Since I map guest threads 1:1 to host threads in JS, and architecture-specific code manages the loading/unloading of programs, the exec syscall is exercising these lies in a way that they're not currently equipped to handle.
What I'm currently doing is improving those lies to the point where exec stops noticing they're lies and just starts functioning as expected.
I got that with echo * which you suggested to use :)
I opened that on my Android Phone and half expected it not to boot at all. But it does. I have no idea about the state of WASM n stuff, but apparently, it's much more eadvanced than I anticipated. Mind blown.

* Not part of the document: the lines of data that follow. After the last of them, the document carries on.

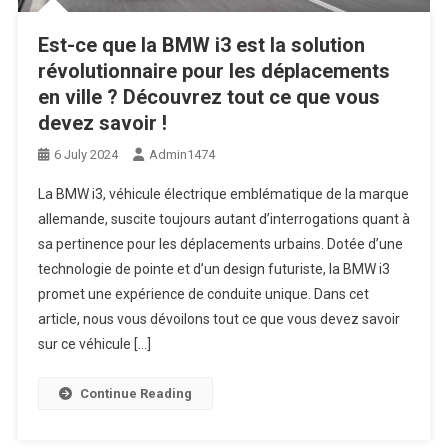
Est-ce que la BMW i3 est la solution
révolutionnaire pour les déplacements
en ville ? Découvrez tout ce que vous
devez savoir !
6 July 2024
Admin1474
La BMW i3, véhicule électrique emblématique de la marque
allemande, suscite toujours autant d’interrogations quant à
sa pertinence pour les déplacements urbains. Dotée d’une
technologie de pointe et d’un design futuriste, la BMW i3
promet une expérience de conduite unique. Dans cet
article, nous vous dévoilons tout ce que vous devez savoir
sur ce véhicule […]
Continue Reading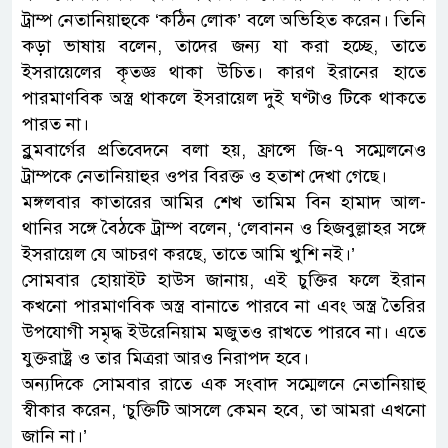
ট্রাম্প নেতানিয়াহুকে ‘কঠিন লোক’ বলে অভিহিত করেন। তিনি
কড়া ভাষায় বলেন, তাদের জন্য যা করা হচ্ছে, তাতে
ইসরায়েলের কৃতজ্ঞ থাকা উচিত। কারণ ইরানের হাতে
পারমাণবিক অস্ত্র থাকলে ইসরায়েল দুই ঘণ্টাও টিকে থাকতে
পারত না।
ব্লুমবার্গের প্রতিবেদনে বলা হয়, ফ্রান্সে জি-৭ সম্মেলনেও
ট্রাম্পকে নেতানিয়াহুর ওপর বিরক্ত ও হতাশ দেখা গেছে।
মঙ্গলবার কাতারের আমির শেখ তামিম বিন হামাদ আল-
থানির সঙ্গে বৈঠকে ট্রাম্প বলেন, ‘লেবানন ও হিজবুল্লাহর সঙ্গে
ইসরায়েল যে আচরণ করছে, তাতে আমি খুশি নই।’
সোমবার হোয়াইট হাউস জানায়, এই চুক্তির ফলে ইরান
কখনো পারমাণবিক অস্ত্র বানাতে পারবে না এবং অস্ত্র তৈরির
উপযোগী সমৃদ্ধ ইউরেনিয়াম মজুতও রাখতে পারবে না। এতে
যুক্তরাষ্ট্র ও তার মিত্ররা আরও নিরাপদ হবে।
অন্যদিকে সোমবার রাতে এক সংবাদ সম্মেলনে নেতানিয়াহু
স্বীকার করেন, ‘চুক্তিটি আসলে কেমন হবে, তা আমরা এখনো
জানি না।’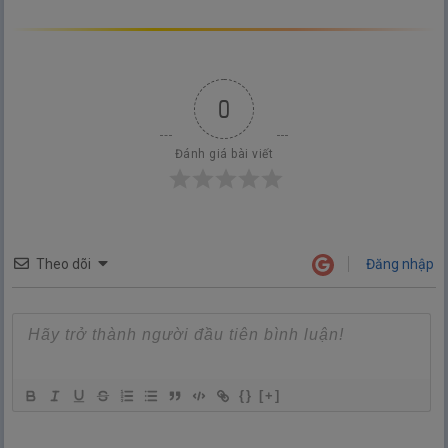
0
Đánh giá bài viết
Theo dõi
Đăng nhập
{}
[+]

This brings back memories. I haven't looked at it in a while, but I'm glad to see the fork[1] of my fork[2] from 12 years ago is still thriving. Looks like it's been mostly rewritten. Probably for the better.
Awesome, I suppose it's more energy efficient then jslinux and can be run on iOS, it might be a good alternative for A-Shell or iSH.

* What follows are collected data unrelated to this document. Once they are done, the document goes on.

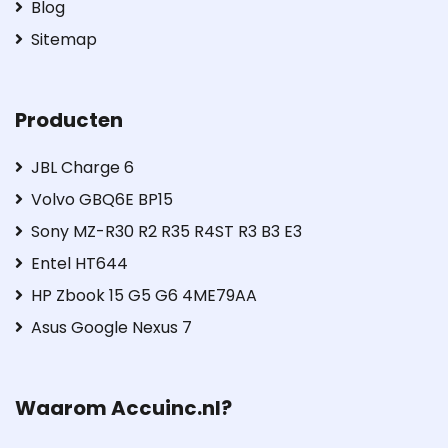
Blog
Sitemap
Producten
JBL Charge 6
Volvo GBQ6E BP15
Sony MZ-R30 R2 R35 R4ST R3 B3 E3
Entel HT644
HP Zbook 15 G5 G6 4ME79AA
Asus Google Nexus 7
Waarom Accuinc.nl?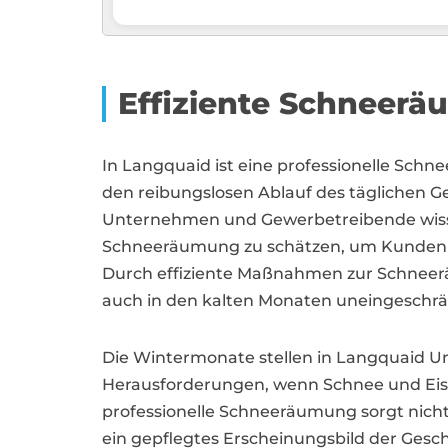
Effiziente Schneer
In Langquaid ist eine professionelle Sch
den reibungslosen Ablauf des täglichen G
Unternehmen und Gewerbetreibende wisse
Schneeräumung zu schätzen, um Kunden u
Durch effiziente Maßnahmen zur Schnee
auch in den kalten Monaten uneingeschrä
Die Wintermonate stellen in Langquaid 
Herausforderungen, wenn Schnee und Eis 
professionelle Schneeräumung sorgt nicht 
ein gepflegtes Erscheinungsbild der Gesch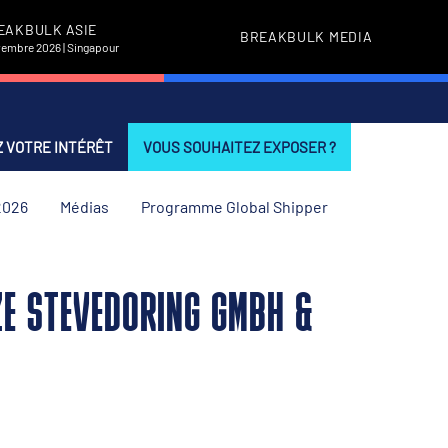
EAKBULK ASIE
BREAKBULK MEDIA
vembre 2026 | Singapour
 VOTRE INTÉRÊT
VOUS SOUHAITEZ EXPOSER ?
2026
Médias
Programme Global Shipper
ZE STEVEDORING GMBH &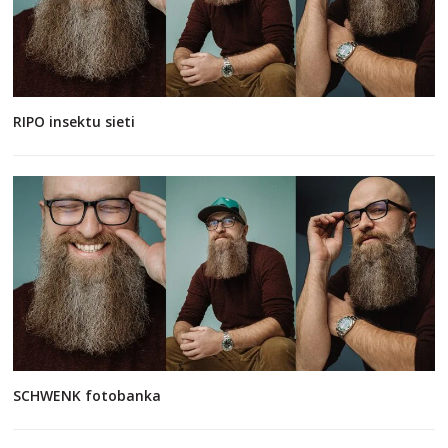
RIPO insektu sieti
SCHWENK fotobanka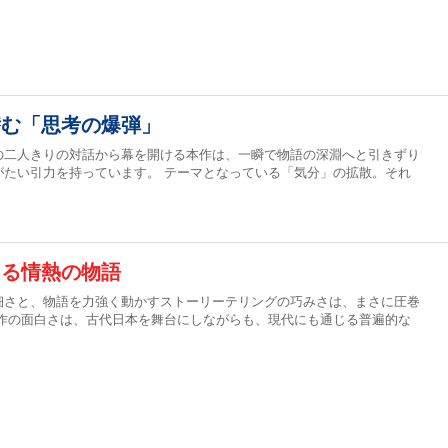
潜む「思考の爆弾」
の二人きりの対話から幕を開ける本作は、一瞬で物語の深淵へと引きずり
がたい引力を持っています。 テーマとなっている「気分」の拡散。それ
える情熱の物語
細さと、物語を力強く動かすストーリーテリングの巧みさは、まさに圧巻
本作の面白さは、古代日本を舞台にしながらも、現代にも通じる普遍的な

I tried it on my a MacBook, but the keyboard input doesn't register.
Thanks for pointing this out, I've deployed a fix. One of my goals for the project is to create a useful computing environment on top of any arbitrary locked down platform, so I'd love to turn it into an iOS app at some point.
I'm slightly hesitant to mention it for fear of a flamewar, but as someone with a niche usecase that procludes me from using systemd/glibc, I'm very grateful to Chimera as a modern take on non-GNU/Linux.
yeah I'm also taking great inspiration from Alpine, but I like to see diversity in the space.
as one example, musl values portability over performance (great for my usecase), which makes it often significantly slower than glibc. Alpine keeps their musl relatively close to upstream, where Chimera is patches theirs more heavily.
no? there's only a single mention of cargo in the entire kernel, and it's in a docs page describing how to install bindgen, a toolchain dependency of the kernel, below a whole list of other non-cargo ways to install bindgen.
Go's "nothing is async because everything is async" model, combined with WebAssembly's (current) lack of support for stack switching and arbitrary goto, essentially mean that the compiler needs to insert extra code everywhere to support arbitrarily un/rewinding the stack.
This massively bloats binaries and means that go compiled to wasm is much slower than native speed, significantly more so than than the equivalent slowdown for c/rust.
I believe this is still true. Originally you could store a compiled wasm module in IndexedDB and cache it manually, but that was removed in favor of {instantiate,compile}Streaming, which take a HTTP response and hook into the existing HTTP caching layer, which was already storing the compliation output for JS.
wasm has no way to remap writable memory as executable, but you can absolutely call back into javascript to instantiate and link a new executable module, like https://github.com/remko/waforth does.
Yes, I understand that you can do anything with imports. But that's not part of the Wasm spec. That's a capability the host has decided to give the module. Of course the person with the most privilege can always open holes up, but that capability is not there by default.